RECORD SET:
------------------------------------------------

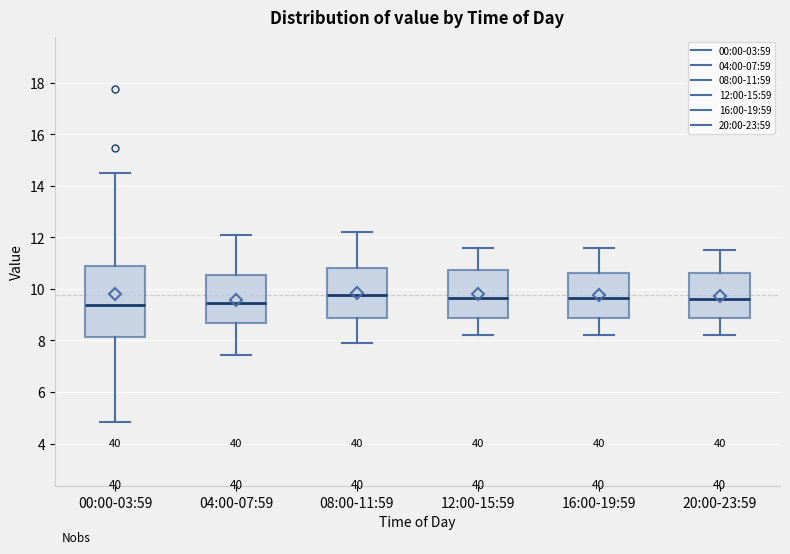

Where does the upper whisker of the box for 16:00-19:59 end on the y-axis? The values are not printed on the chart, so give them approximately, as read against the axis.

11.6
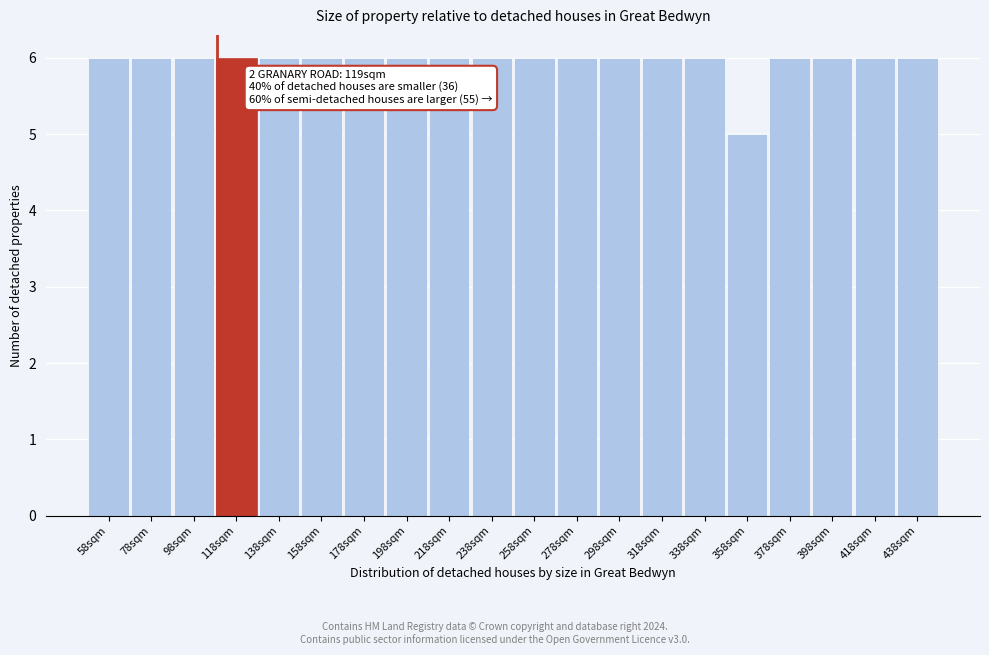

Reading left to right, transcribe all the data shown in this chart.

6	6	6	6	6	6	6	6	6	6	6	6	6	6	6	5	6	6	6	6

------------------------------------------------

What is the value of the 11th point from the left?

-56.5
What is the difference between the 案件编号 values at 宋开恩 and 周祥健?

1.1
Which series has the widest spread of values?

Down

------------------------------------------------

PROBLEM TO SOLVE: Return every line from the entries above that contains the word "values".

WRITTEN ANSWER:
Where does the upper whisker of the box for 16:00-19:59 end on the y-axis? The values are not printed on the chart, so give them approximately, as read against the axis.
What is the difference between the 案件编号 values at 宋开恩 and 周祥健?
Which series has the widest spread of values?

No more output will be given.